TEXTO EXTRAÍDO:
_ _ _ _

Se me tiñen las manos de
color purpúreo mientras corto una tierna lombarda morada. La seccionaba casi a
escondidas para agregarla a una sencilla receta. A mamá Rusé no le gusta ni el
olor después de comerla hasta el cansancio en sus días de guerra y crueldad,
cuando era niña, en esta España tan invertebrada ahora, como antes.
Me encanta el sabor del
repollo bien sea en ensaladas o cocinado, cuando ha desprendido sus dulces
aromas que me llevan a la Colonia Tovar, pueblo de estado Aragua en Venezuela,
donde un grupo de alemanes fundaron a fuerza de muchas pérdidas una aldea, que
en las noches respiraba la mejor descripción de la villa antropomorfa de El
señor de los Anillos, de J. R. R. Tolkien.
Los olores a leña ardiendo
en chimeneas, en el lugar que entonces creía frío, porque no conocía la sierra
madrileña, me invitaban a soñar.
Degustar los sencillos platos de la comida alemana a base de codillo, col y salchichas mientras el paisaje típico de casas entramadas por troncos de madera, conocidas como Fachwerkhaus, me hacían desconectar del trópico y estar en un pedacito de Europa, que también lucía el riguroso trabajo de campo; la siembra y la recolección, las frutas, fresas y melocotones, y una variadísima cantidad de hortalizas.

_ _ _ _

CONSIGNAS:
[A] Resume el texto extraído en dos oraciones.
[B] Repite al pie de la letra todo el tramo del texto extraído que va desde "Degustar los sencillos" hasta "cantidad de hortalizas.", ambos incluidos.

EXTRACTO DE DATOS:
_ _ _ _

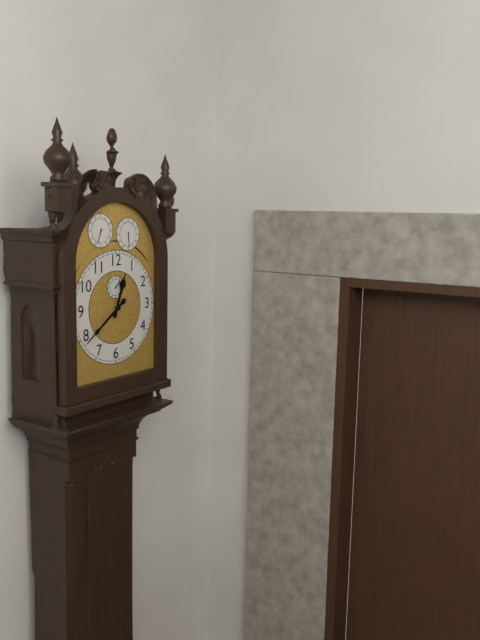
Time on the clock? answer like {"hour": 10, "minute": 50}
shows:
{"hour": 12, "minute": 39}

_ _ _ _

RESPUESTAS DEL EJERCICIO:
[A] Mientras corta una lombarda morada para una receta, quien narra cuenta que a mamá Rusé no le gusta ni su olor, porque la comió hasta el cansancio de niña, en días de guerra en España. El sabor del repollo le recuerda la Colonia Tovar, aldea fundada por alemanes en el estado Aragua de Venezuela, con sus olores a leña, su comida alemana, sus casas Fachwerkhaus y su trabajo de campo.

[B]
Degustar los sencillos platos de la comida alemana a base de codillo, col y salchichas mientras el paisaje típico de casas entramadas por troncos de madera, conocidas como Fachwerkhaus, me hacían desconectar del trópico y estar en un pedacito de Europa, que también lucía el riguroso trabajo de campo; la siembra y la recolección, las frutas, fresas y melocotones, y una variadísima cantidad de hortalizas.